The file watcher and the service bus are often used together. The service bus helps to queue the dumps for processing. It also helps with error conditions and retries. The queuing goes by other names as well such MSMQ and others. However depending on the workload, this may or may not be required. The benefits of queuing is that it can be processed asynchronously and enable retries. This can be handled by the service itself since it works on one file at a time.
The table for dumps read and processed can grow arbitrarily large as many different dumps are processed. Depending on the number of dumps processed in a day and the size of their metadata that we store, the table can grow large enough to require aging policy and archiving of older records. The archival can be batched to the start of every month and during maintenance window. The archival requires a table similar to the source, possibly in a different database than the live one. The archival stored procedure could read the records a few at a time from the source, insert into the destination and delete the copied from the source. If the source is not a single table but a set of related tables, the archival will do this step for every table in the order that inserts are allowed. The order of deletes will be in the reverse order since the constraints may need to be handled first. The insertion and deletes would not be expected to fail since we will select the records that are in the source but not in the destination. This way we will be in a good state between each incremental move of records. This helps when there is a large number of records that makes the stored procedure run long and become prone to interruptions or failures. The archival can resume from where it left off.

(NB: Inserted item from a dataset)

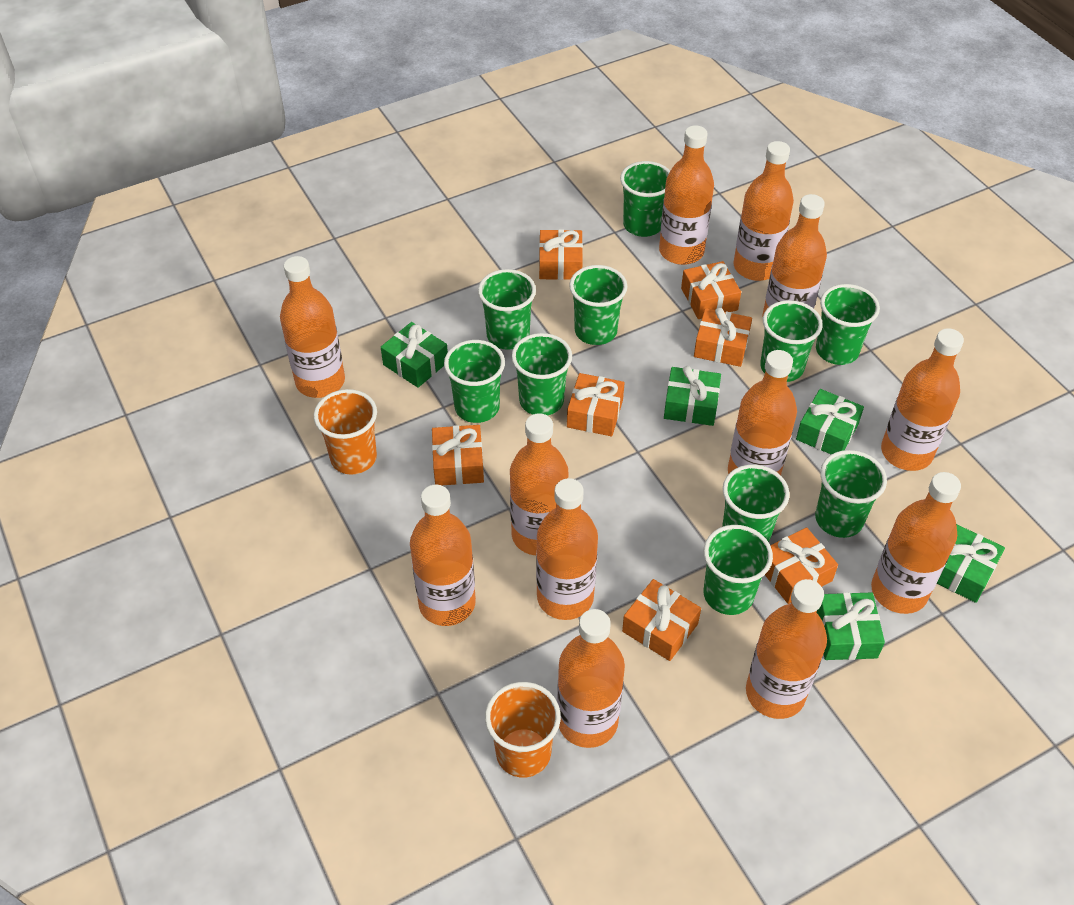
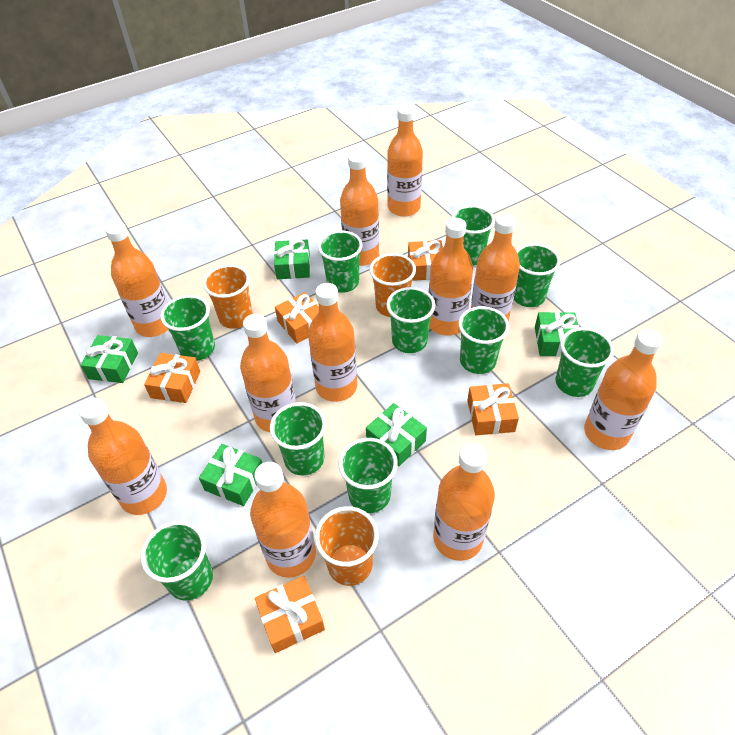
orange bottle: [280,256,345,398] [410,485,476,626] [510,413,568,555] [536,478,598,620] [557,609,625,748] [659,125,714,265] [728,350,797,475] [734,141,794,281] [746,579,827,719] [762,194,827,317] [871,472,961,614] [881,328,964,471] = 12 -> [78,398,167,515] [105,221,168,337] [240,314,296,432] [250,462,316,578] [308,283,357,402] [340,152,379,266] [387,105,423,217] [429,218,473,336] [433,443,495,561] [471,213,520,322] [584,329,663,450] = 11
orange cup: [314,389,377,475] [485,682,561,778] = 2 -> [203,265,253,329] [315,506,379,586] [369,253,416,317] = 3
orange gift: [432,425,484,485] [539,229,583,280] [567,373,624,436] [622,579,701,661] [681,261,741,319] [694,307,752,367] [765,527,838,604] = 7 -> [144,353,200,403] [255,576,325,653] [275,292,319,344] [408,240,443,281] [467,383,519,435] = 5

These services work with files and other windows resources so they may require that security is tightened and that dumps are handled only by a service account that has been authorized for read and writes on the folder. This security account may be different for production but may require full access to all folders and sub-folders. File handling exceptions often affect the success rate of such file based services. Internally, the same service account should be enabled access to the database where the parsed dump information is stored. Exceptions handled by the services could be logged or stored in the database. For the consumer side of the store the users will use their own credentials. Their actions can be authenticated and authorized. This way we can tell apart the changes made by either side.
Since the services and dependencies are hosted separately, they may have to tolerate connectivity failures. From an end to end perspective, the file IO operations could all be isolated and made local to the machine with the dumps while all subsequent processing is with the database.